Further developments may see businesses forced to seek other data sources as users better understand the kind of data used to avail loan services. For instance, the use of social media behavior data may soon not be acceptable, as people pick out the data, they are comfortable sharing with digital credit providers. But companies weaning themselves off such data might find recourse elsewhere. JUMO, a platform that enables people to access credit from its banking partners, continues to garner success while staying away from social media as a data source, instead relying on sources such as mobile network operators. Increasingly, partnerships are being utilized to access larger data pieces. Pezesha, a digital finance company that serves SMEs, partners with Marketforce and TwigaFoods providing it access to the companies’ merchants and merchant data that can then be used to inform their models. The two companies, on the flip side, access Pezesha’s credit scoring system to help provide loans to their customers. Working in tandem to mine for data via external sources, companies like Jumo have created platforms that let them collect customer data from within the platform to inform algorithms as the users interact with the platforms. This allows thin-file users to grow their credit profiles as they take and repay loans, thereby reducing their reliance on proxies for credit scoring, though such companies admittedly still can’t quite compensate for the data they’ve lost.

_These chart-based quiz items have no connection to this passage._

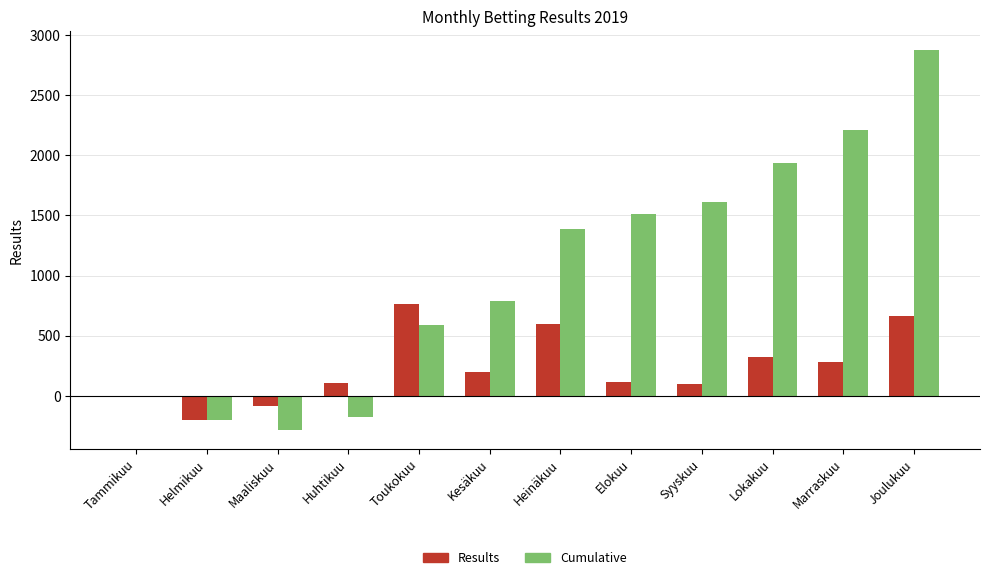

True or false: Results has a value of -197.7 at Helmikuu.

True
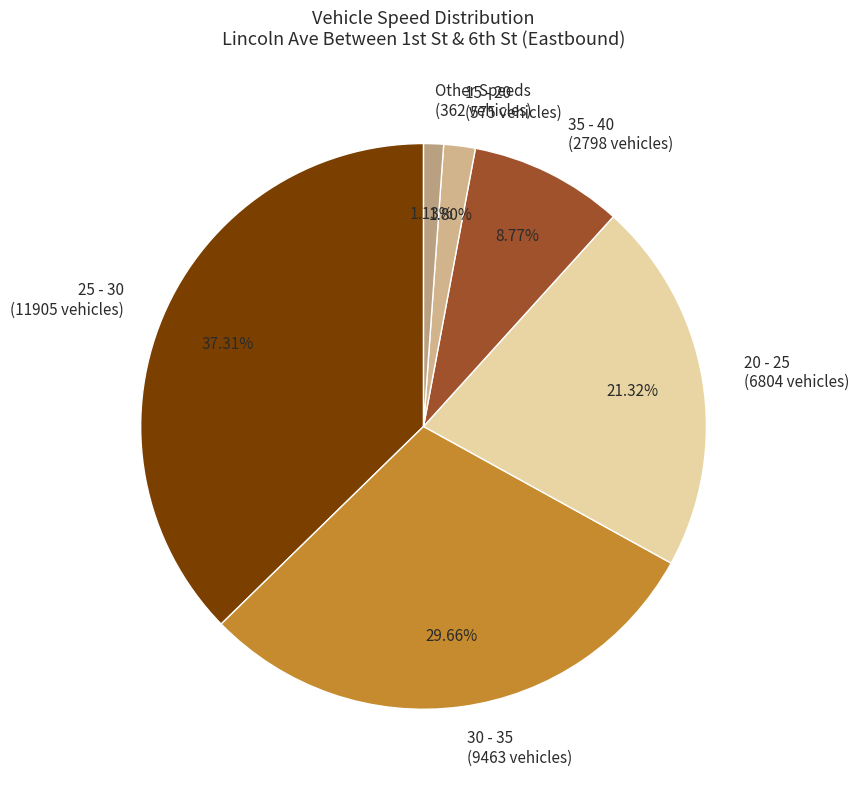

Count the number of slices in the pie.

6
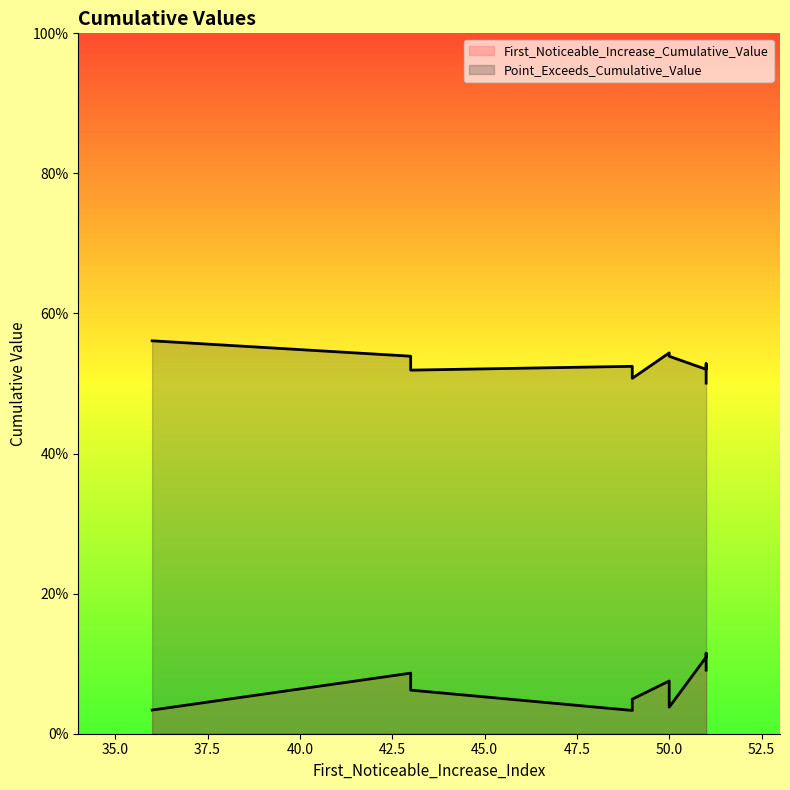

Reading right to left, what are all the values shown in this chart?

First_Noticeable_Increase_Cumulative_Value: 0.0	0.1	0.0	0.1	0.1	0.0	0.1	0.1	0.1	0.0
Point_Exceeds_Cumulative_Value: 0.5	0.5	0.5	0.5	0.5	0.6	0.5	0.5	0.5	0.5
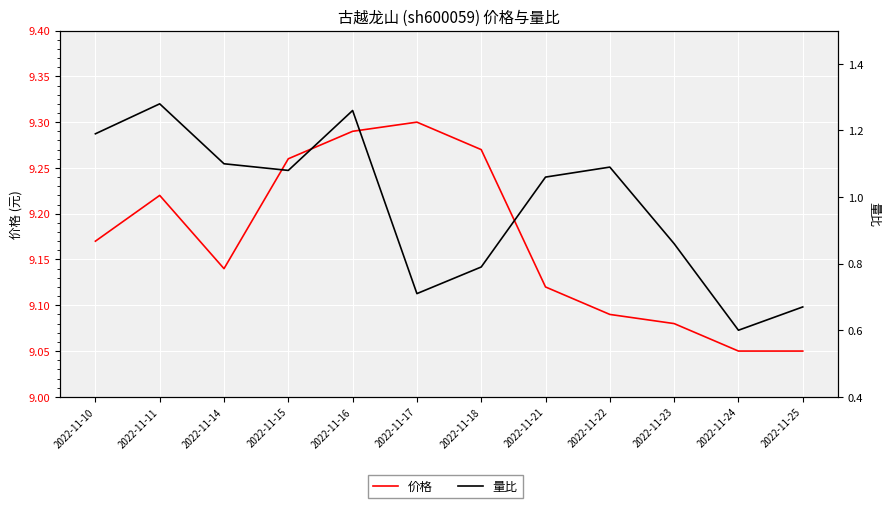

How many values in the 量比 series exceed 1?

7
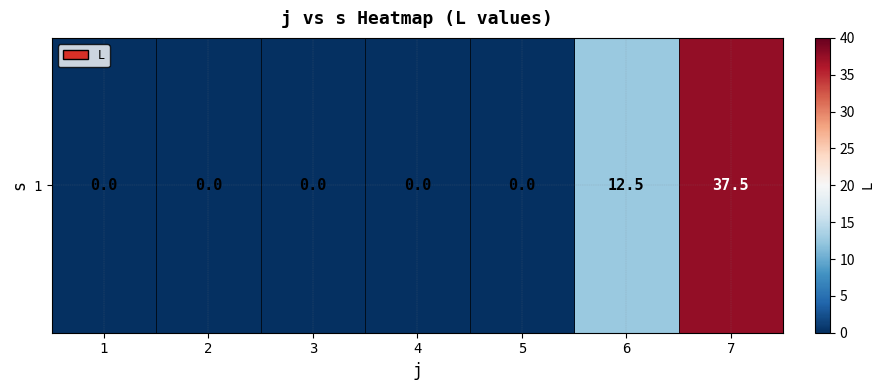

List the labels in order of value, largest first.

7, 6, 1, 2, 3, 4, 5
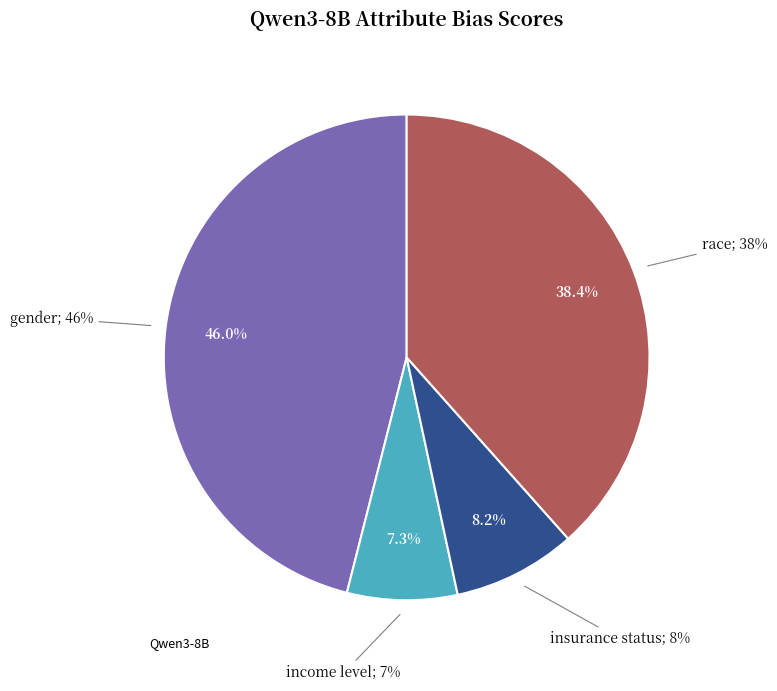

Which slice is the smallest?

income level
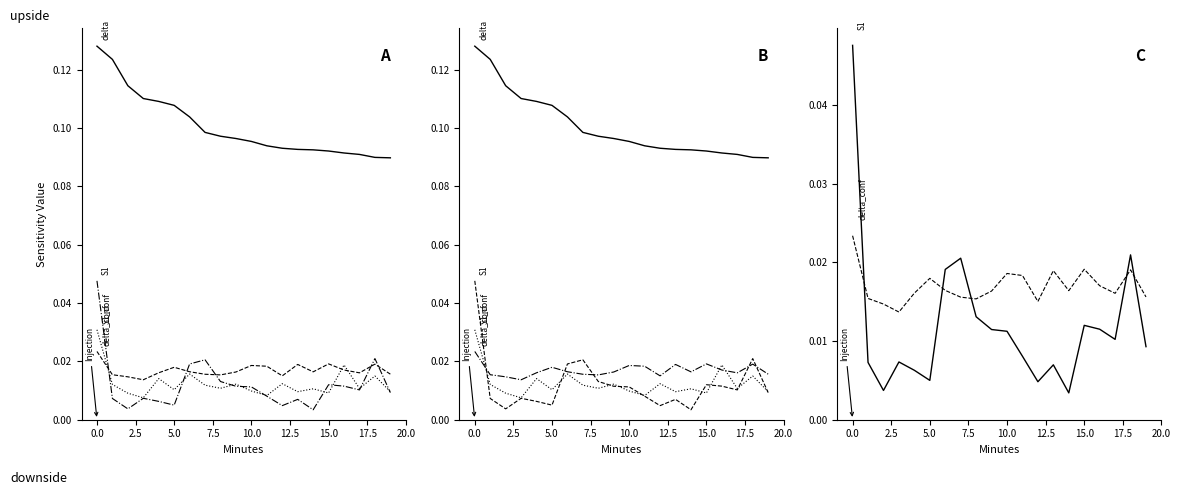

What is the difference between the highest and lowest values at 14?

0.1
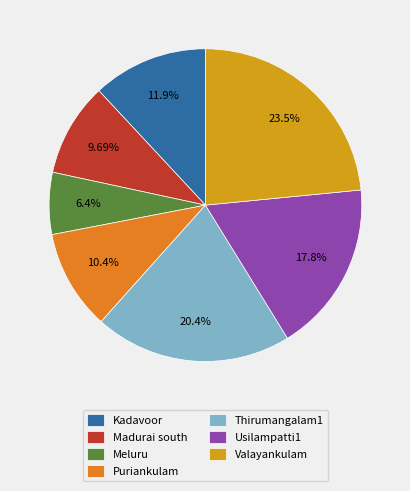

To the nearest percent, what percentage of the pie is Meluru?

6%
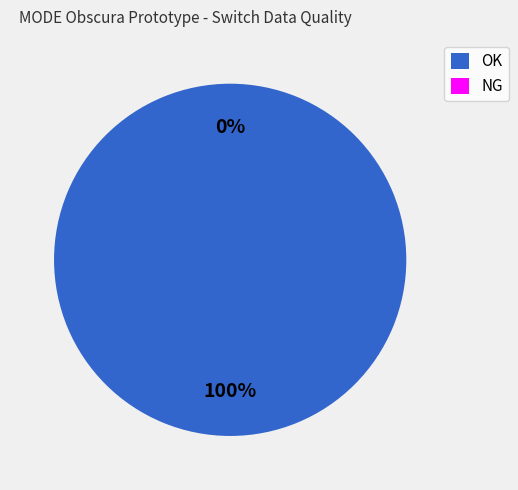

To the nearest percent, what is the combined percentage of OK and NG?

100%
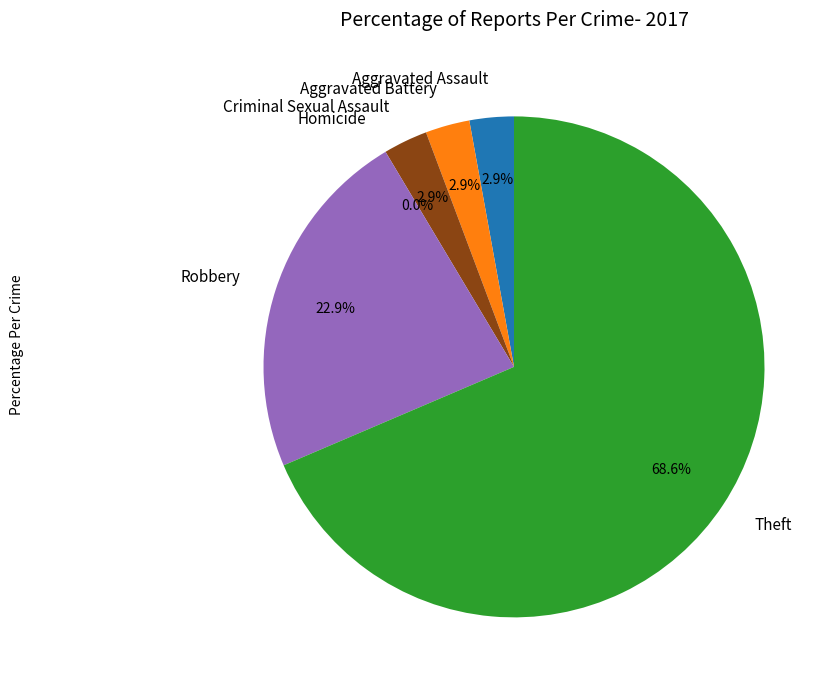

Rank the categories by value from lowest to highest.

Homicide, Aggravated Assault, Aggravated Battery, Criminal Sexual Assault, Robbery, Theft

Following in the footsteps of the EU, what can be expected is a move toward giving individuals more control over their personal data. While data activists press forward with ambitious paths for compensation in exchange for personal data, a shift in ownership and control of data is beginning to take root, starting with health care. AfyaRekod, a healthcare platform with operations in South Africa and Kenya, aims to return ownership of health records to patients with the help of blockchain technology. Patients can collect and access their health records through AfyaRekod’s personalized portals, reducing time spent hunting for records across multiple hospitals in a place where the records are often left with the hospital.
Such a categorical shift requires significant regulatory overhaul that takes years to execute. Yet empowering individuals to control their data — to protect, share and even be compensated for it — is the only course that can manage to supply the requisite alternative data while satisfying privacy concerns. In this sense, alternative data 2.0 is certainly more of an intermediate than final version — but it’s less buggy than 1.0 was.